=== What you will do ===
Consider the entries given below. Count the lines that include "January" and give only the count.

-*-

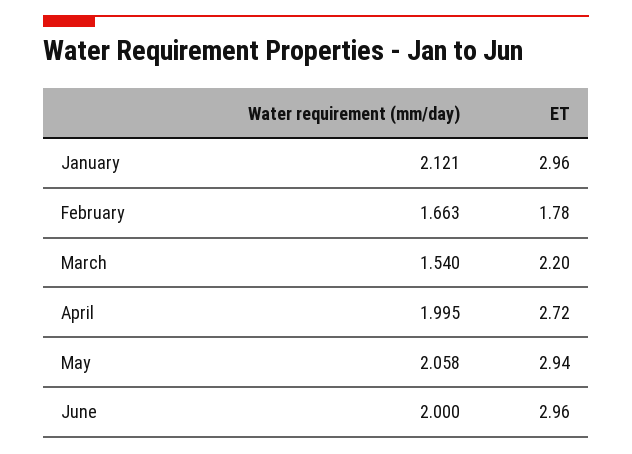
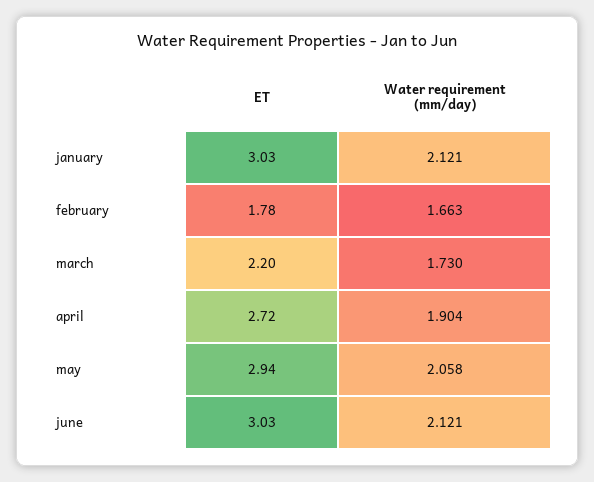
  {
    "Water requirement (mm/day)": {
      "January": 2.121,
      "February": 1.663,
-     "March": 1.54,
+     "March": 1.73,
-     "April": 1.995,
+     "April": 1.904,
      "May": 2.058,
-     "June": 2
+     "June": 2.121
    },
    "ET": {
-     "January": 2.96,
+     "January": 3.03,
      "February": 1.78,
      "March": 2.2,
      "April": 2.72,
      "May": 2.94,
-     "June": 2.96
+     "June": 3.03
    }
  }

-*-

=== Answer to this task ===
3